Task to complete: In the records below, find the line that contains "111 194 7.75" and the line that contains "233 175 19.59". Set down exactly those lines and every line between them, and nothing more.

Provided entries:
┌──

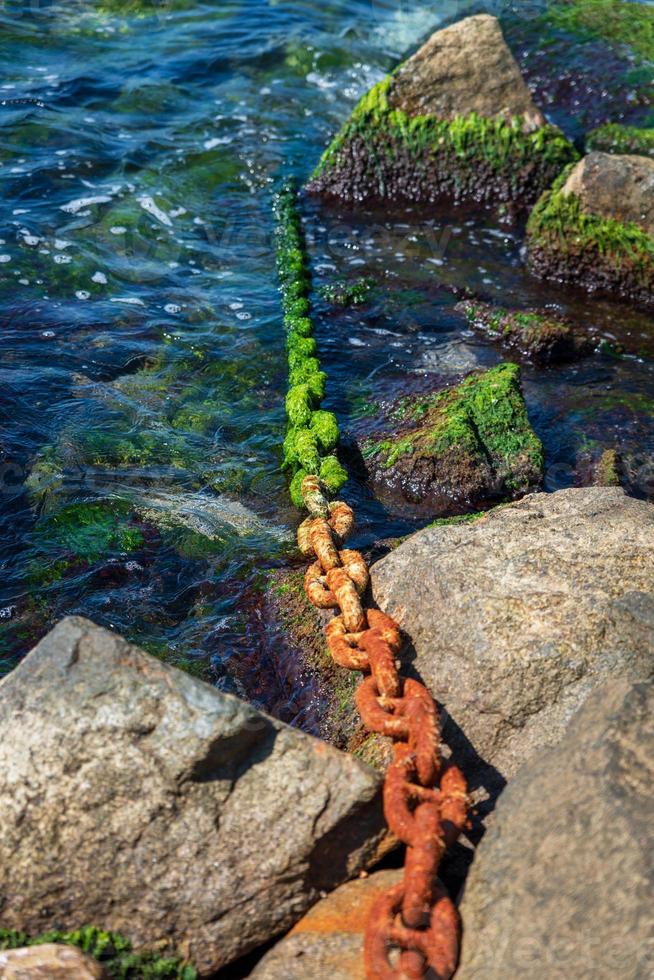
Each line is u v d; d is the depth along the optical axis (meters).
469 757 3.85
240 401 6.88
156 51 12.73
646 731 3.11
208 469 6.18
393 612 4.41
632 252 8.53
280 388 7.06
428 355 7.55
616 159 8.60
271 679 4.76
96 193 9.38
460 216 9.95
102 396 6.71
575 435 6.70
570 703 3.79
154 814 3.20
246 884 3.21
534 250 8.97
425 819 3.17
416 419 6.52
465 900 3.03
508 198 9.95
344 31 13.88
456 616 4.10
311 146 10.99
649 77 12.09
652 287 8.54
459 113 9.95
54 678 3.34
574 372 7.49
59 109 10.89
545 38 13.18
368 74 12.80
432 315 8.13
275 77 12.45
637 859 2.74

└──
┌──

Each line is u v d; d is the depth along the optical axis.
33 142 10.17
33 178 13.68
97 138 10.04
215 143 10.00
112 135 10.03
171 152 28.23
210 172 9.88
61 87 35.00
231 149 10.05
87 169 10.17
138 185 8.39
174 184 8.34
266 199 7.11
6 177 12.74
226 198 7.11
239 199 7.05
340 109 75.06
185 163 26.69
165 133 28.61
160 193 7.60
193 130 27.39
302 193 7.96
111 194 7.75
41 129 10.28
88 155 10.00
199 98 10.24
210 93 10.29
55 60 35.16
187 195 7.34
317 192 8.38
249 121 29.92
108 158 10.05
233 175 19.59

└──

Task response:
111 194 7.75
41 129 10.28
88 155 10.00
199 98 10.24
210 93 10.29
55 60 35.16
187 195 7.34
317 192 8.38
249 121 29.92
108 158 10.05
233 175 19.59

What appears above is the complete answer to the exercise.